Record set>

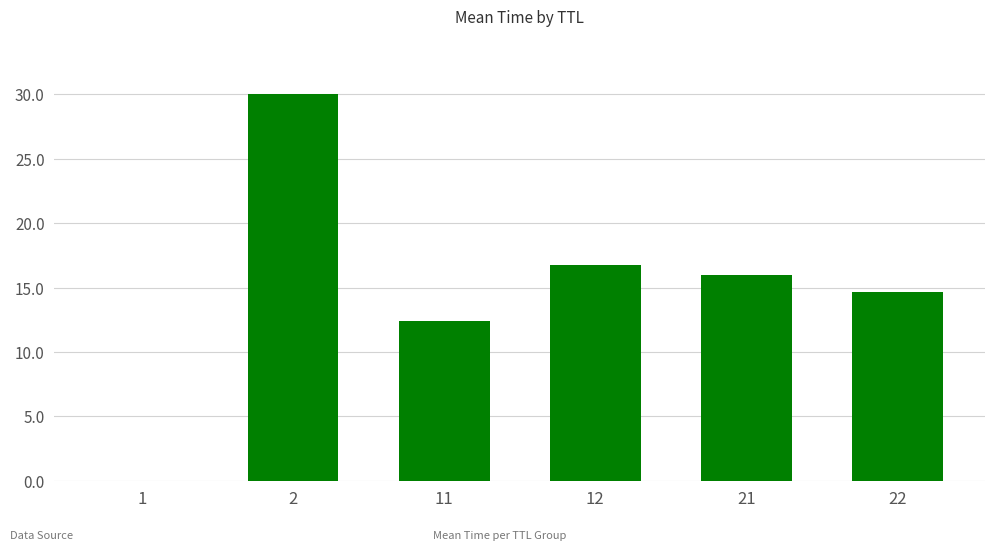

True or false: the data shows 14.6 at 22.

True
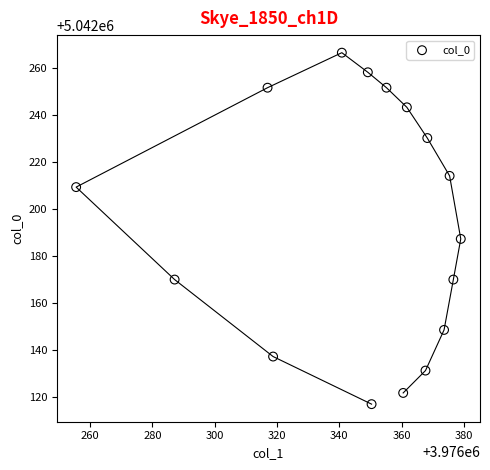

What is the range of Y values (max minus min)?

149.9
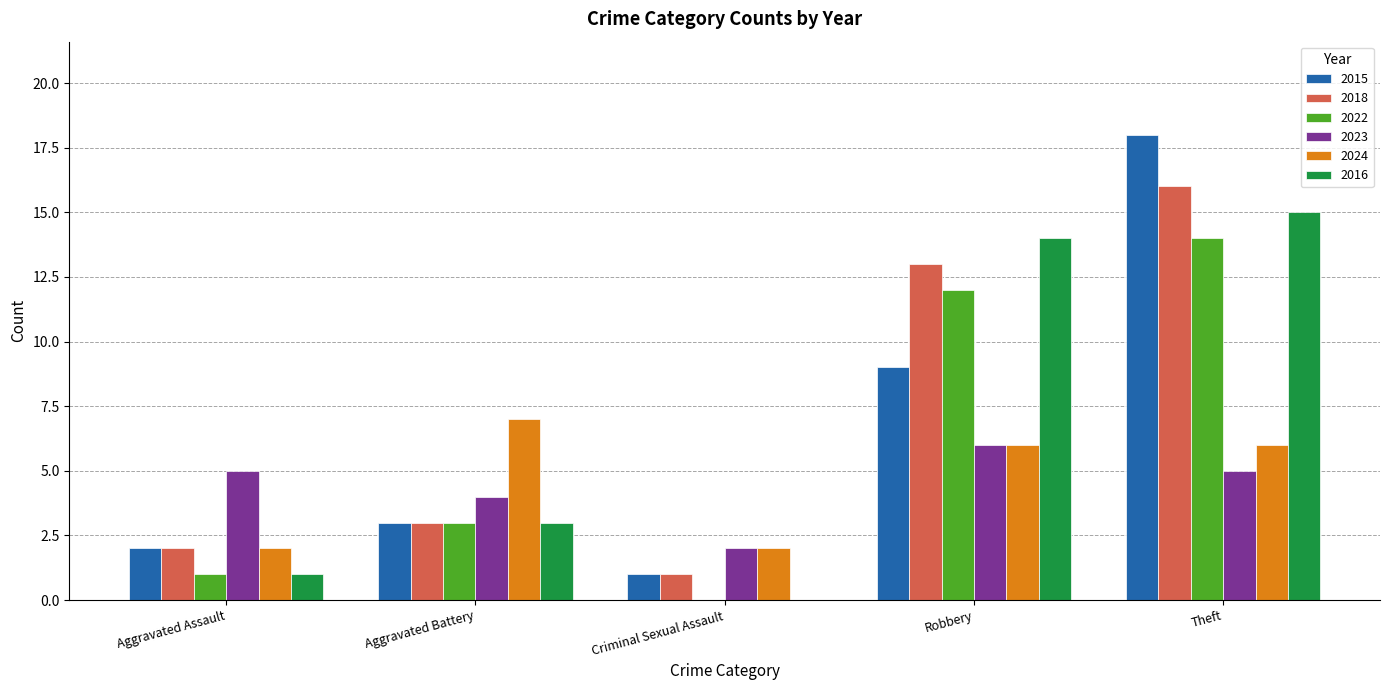

What is the sum of the 2015 values at Robbery and Theft?

27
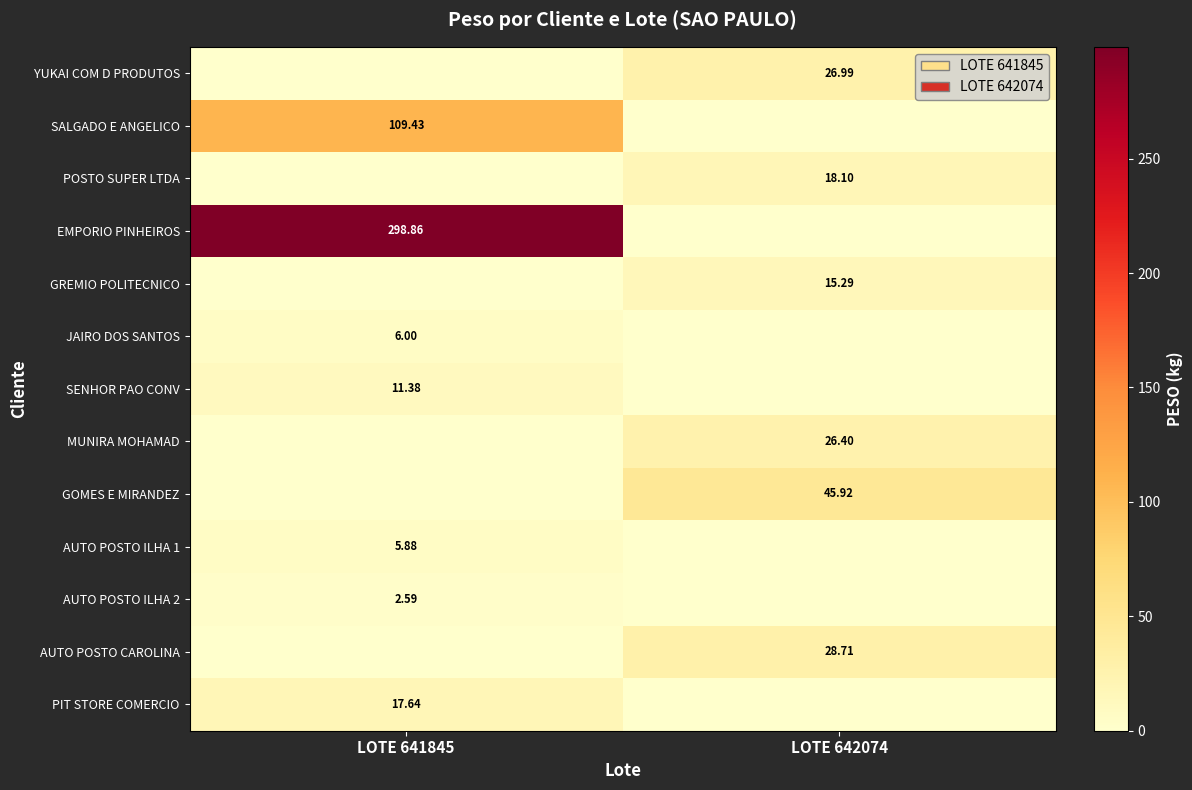

What is the spread (max minus min) of values at LOTE 642074?

45.9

What is being asked> Format the entries above as a Markdown table with two columns, "No." for the row number and "Line" for the line itself. Skip the blank lines and leave out the pictures.

Response to this exercise>
| No. | Line |
|---|---|
| 1 | True or false: the data shows 14.6 at 22. |
| 2 | True |
| 3 | What is the range of Y values (max minus min)? |
| 4 | 149.9 |
| 5 | What is the sum of the 2015 values at Robbery and Theft? |
| 6 | 27 |
| 7 | What is the spread (max minus min) of values at LOTE 642074? |
| 8 | 45.9 |